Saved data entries
□ □ □ □ □

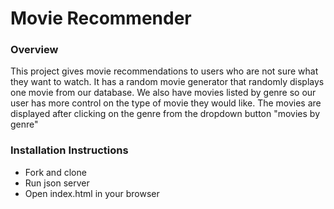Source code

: # Movie Recommender

### Overview
This project gives movie recommendations to users who are not sure what they want to watch. It has a random movie generator that randomly displays one movie from our database. We also have movies listed by genre so our user has more control on the type of movie they would like. The movies are displayed after clicking on the genre from the dropdown button "movies by genre"

### Installation Instructions
* Fork and clone
* Run json server
* Open index.html in your browser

□ □ □ □ □

_YOUR ASSIGNMENT:_
Before copying, set the pictures aside; then reproduce each entry above exactly.

_ANSWER FOR THIS EXERCISE:_
Source code

: # Movie Recommender

### Overview
This project gives movie recommendations to users who are not sure what they want to watch. It has a random movie generator that randomly displays one movie from our database. We also have movies listed by genre so our user has more control on the type of movie they would like. The movies are displayed after clicking on the genre from the dropdown button "movies by genre"

### Installation Instructions
* Fork and clone
* Run json server
* Open index.html in your browser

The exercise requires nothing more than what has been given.